**Trecho da crítica**.
►
Ela ser uma adolescente, que fique claro, não seria um
problema a partir do momento que o filme assumisse isso para si
e lidasse com os elementos desse mundo a partir dessa perspectiva.
Quando percebemos que a instauração do conflito
se dá em tons quase de tragédia shakespeariana,
com misbehaviour inspirado em Hamlet só que mais
infantil que Peter Pan, em superfície tão rasa e
deslocada da realidade emulada, aí sim, isso vira um problemão.
Ou seja, ter problemas para encarar o crescimento é um
honesto argumento para o cinema, assim como foi para o teatro
há séculos, e seria ainda mais honesto caso fosse
mais um filme adolescente americano. Como não se trata
do que poderia ser e sim do que é, Nina Sayers parece simplesmente
uma mulher-menina conivente com a mãe que sempre a tratou
como uma criança delicada, ingênua com a amiga, enfrentando
os típicos problemas adolescentes da primeira droga, primeiras
saídas para noite, e submissa com o diretor artístico
que a controla como quer.
Todas
essas atitudes poderiam ser defendidas como erros ou fraquezas
que moldam a idiossincrasia de uma pessoa/personagem. É
nessa hora que vale o olhar crítico não como verdade,
mas como visão das coisas: ainda fico com os erros brutais
de um lutador sem perspectivas, mesmo que às vezes se auto-sabotando,
pois ele ao menos tem a coragem de abrir o peito e se jogar na
lona. Nina, na única vez que se joga, é para a morte.
◄
**Itens do conjunto**.
►
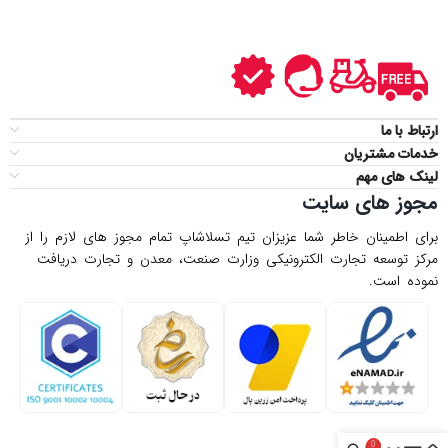
ارتباط با ما
خدمات مشتریان
لینک های مهم
مجوز های سایت
برای اطمینان خاطر شما عزیزان تیم تسلاشاپ تمام مجوز های لازم را از
مركز توسعه تجارت الكترونیكی وزارت صنعت، معدن و تجارت دریافت
نموده است.
0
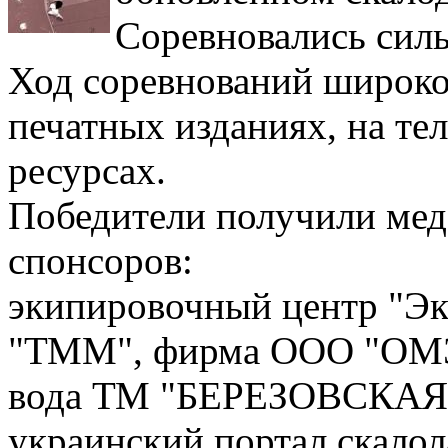
Соревновались сил
Ход соревнований широко
печатных изданиях, на те
ресурсах.
Победители получили мед
спонсоров:
экипировочный центр "Э
"ТММ", фирма ООО "ОМЭ
вода ТМ "БЕРЕЗОВСКАЯ", 
украинский портал скало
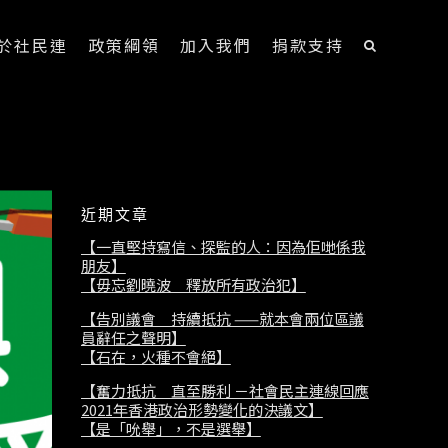
於社民連
政策綱領
加入我們
捐款支持
近期文章
【一直堅持寫信、探監的人：因為佢哋係我
朋友】
【毋忘劉曉波 釋放所有政治犯】
【告別議會 持續抵抗 ——就本會兩位區議
員辭任之聲明】
【石在，火種不會絕】
【奮力抵抗 直至勝利 －社會民主連線回應
2021年香港政治形勢變化的決議文】
【是「吮舉」，不是選舉】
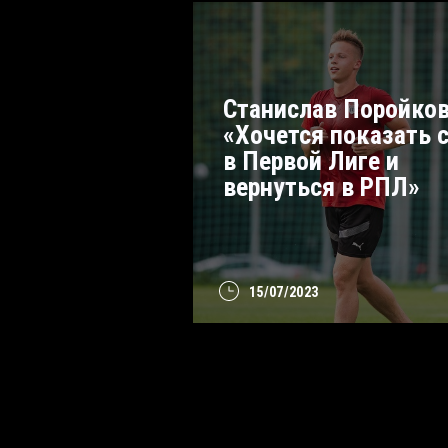
Станислав Поройков
«Хочется показать 
в Первой Лиге и
вернуться в РПЛ»
15/07/2023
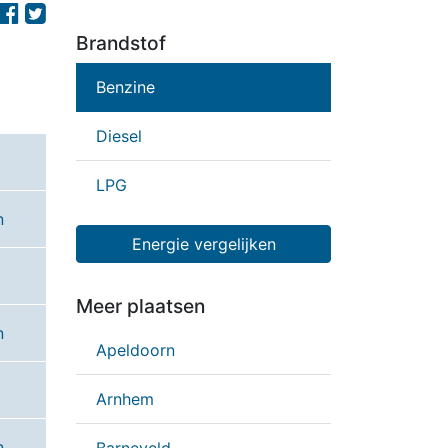
Brandstof
Benzine
Diesel
LPG
n
Energie vergelijken
Meer plaatsen
n
Apeldoorn
Arnhem
n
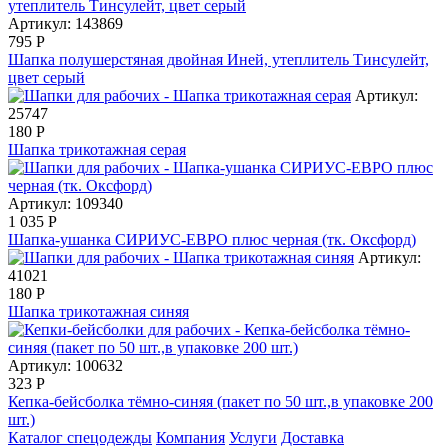
Артикул: 143869
795
Р
Шапка полушерстяная двойная Иней, утеплитель Тинсулейт,
цвет серый
Артикул:
25747
180
Р
Шапка трикотажная серая
Артикул: 109340
1 035
Р
Шапка-ушанка СИРИУС-ЕВРО плюс черная (тк. Оксфорд)
Артикул:
41021
180
Р
Шапка трикотажная синяя
Артикул: 100632
323
Р
Кепка-бейсболка тёмно-синяя (пакет по 50 шт.,в упаковке 200
шт.)
Каталог спецодежды
Компания
Услуги
Доставка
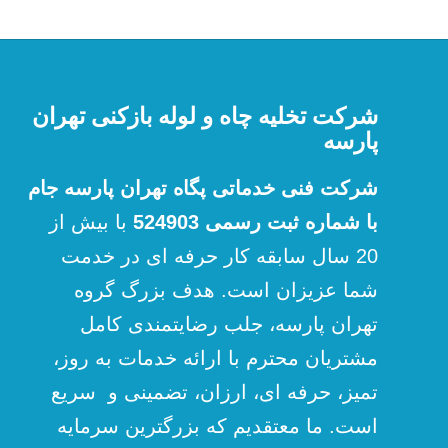
شرکت تخلیه چاه و لوله بازکنی تهران
پارسه
شرکت فنی خدماتی پگاه تهران پارسه جام
با شماره ثبت رسمی 524903
با بیش از
20 سال سابقه کار حرفه ای در خدمت
شما عزیزان است. هدف بزرگ گروه
تهران پارسه، جلب رضایتمندی کامل
مشتریان محترم با ارائه خدمات به روز،
تمیز، حرفه ای، ارزان، تضمینی و سریع
است. ما معتقدیم که بزرگترین سرمایه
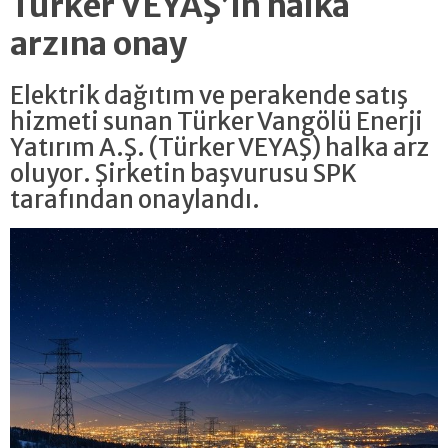
Türker VEYAŞ’ın halka
arzına onay
Elektrik dağıtım ve perakende satış
hizmeti sunan Türker Vangölü Enerji
Yatırım A.Ş. (Türker VEYAŞ) halka arz
oluyor. Şirketin başvurusu SPK
tarafından onaylandı.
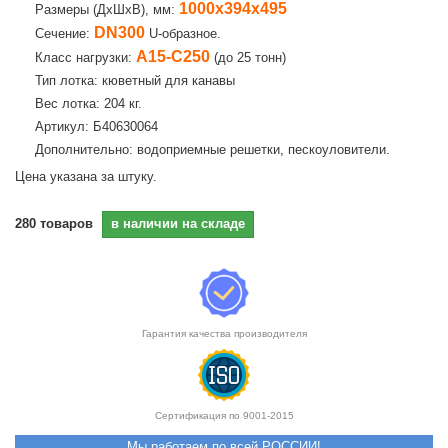
1000х394х495
Размеры (ДхШхВ), мм:
DN300
Сечение:
U-образное.
А15-С250
Класс нагрузки:
(до 25 тонн)
Тип лотка: кюветный для канавы
Вес лотка: 204 кг.
Артикул: Б40630064
Дополнительно: водоприемные решетки, пескоуловители.
Цена указана за штуку.
280
товаров
в наличии на складе
Гарантия качества производителя
Сертификация по 9001-2015
Мы работаем по всей РОССИИ!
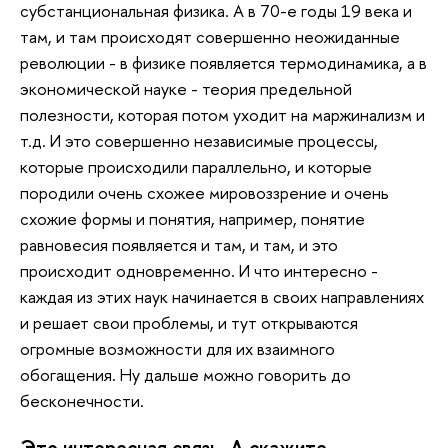
субстанциональная физика. А в 70-е годы 19 века и
там, и там происходят совершенно неожиданные
революции - в физике появляется термодинамика, а в
экономической науке - теория предельной
полезности, которая потом уходит на маржинализм и
т.д. И это совершенно независимые процессы,
которые происходили параллельно, и которые
породили очень схожее мировоззрение и очень
схожие формы и понятия, например, понятие
равновесия появляется и там, и там, и это
происходит одновременно. И что интересно -
каждая из этих наук начинается в своих направлениях
и решает свои проблемы, и тут открываются
огромные возможности для их взаимного
обогащения. Ну дальше можно говорить до
бесконечности.
Это интересная связь. А скажите,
◄
**O que fazer**.
1. De acordo com o trecho da crítica, diante de quem Nina Sayers se mostra submissa?
2. Reescreva de forma mais concisa o parágrafo do trecho da crítica que começa com "Todas essas atitudes", mantendo seus fatos principais.
3. Indique se cada afirmação concorda com o trecho da crítica, respondendo sim ou não e citando as palavras do texto que decidem: (a) Nina ser adolescente seria, por si só, um problema para o filme. (b) Ter problemas para encarar o crescimento é um argumento honesto para o cinema. (c) A mãe de Nina sempre a tratou como uma adulta independente.

**Respostas em ordem**.
1. Diante do diretor artístico, que a controla como quer.

2. Essas atitudes poderiam ser defendidas como erros ou fraquezas que moldam a idiossincrasia da personagem. Porém, tomando o olhar crítico como visão e não como verdade, o texto fica com os erros brutais de um lutador sem perspectivas, que às vezes se autossabota mas tem a coragem de se jogar na lona. Nina só se joga uma vez, e é para a morte.

3.
(a) Não: "Ela ser uma adolescente, que fique claro, não seria um problema".
(b) Sim: "ter problemas para encarar o crescimento é um honesto argumento para o cinema".
(c) Não: "a mãe que sempre a tratou como uma criança delicada".